==== Extrait du texte

Le président français François Hollande a promis hier à Bagdad d'aider « encore davantage militairement » l'Irak, en plein efforts internationaux pour tenter de défaire les jihadistes de l'État islamique (EI) responsables d'atrocités dans ce pays et en Syrie.
Après son étape à Bagdad, M. Hollande s'est rendu au Kurdistan, où se sont réfugiées des centaines de milliers de personnes déplacées début août par l'offensive de l'EI, accusé de crimes contre l'humanité par l'Onu. Lors d'une conférence de presse avec le président du Kurdistan Massoud Barzani, M. Hollande a assuré les Irakiens que les Européens continueraient à aider les réfugiés, annonçant l'établissement « d'un véritable pont humanitaire » pour ceux qui souhaitent quitter leur pays.

========
==== Items

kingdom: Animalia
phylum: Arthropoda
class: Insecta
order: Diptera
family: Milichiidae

========
==== Items

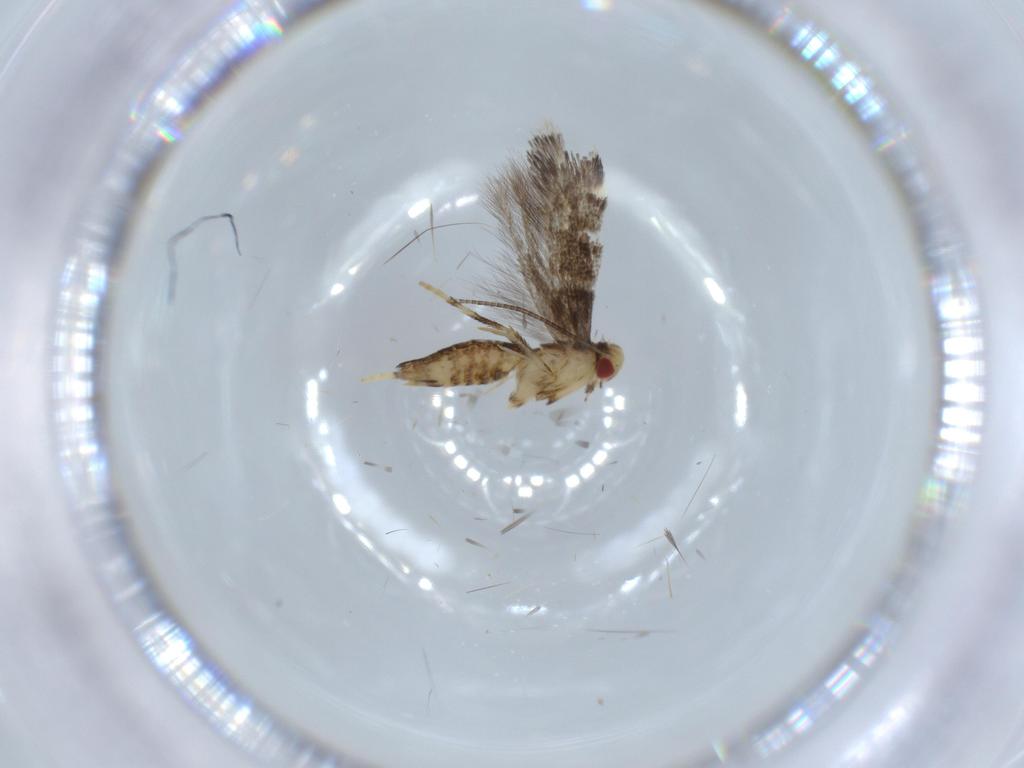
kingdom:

========
==== Items

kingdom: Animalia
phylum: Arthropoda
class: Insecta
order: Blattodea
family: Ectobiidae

========

*Consignes*.
1. Dans le texte sur la visite de François Hollande en Irak, avec qui M. Hollande a-t-il tenu une conférence de presse au Kurdistan ?
2. Reproduisez fidèlement le passage du texte sur la visite de François Hollande en Irak, tout ce qui va de « Le président français » jusqu'à « et en Syrie. ».

*Corrigé des exercices*.
1. Avec Massoud Barzani, le président du Kurdistan.

2.
Le président français François Hollande a promis hier à Bagdad d'aider « encore davantage militairement » l'Irak, en plein efforts internationaux pour tenter de défaire les jihadistes de l'État islamique (EI) responsables d'atrocités dans ce pays et en Syrie.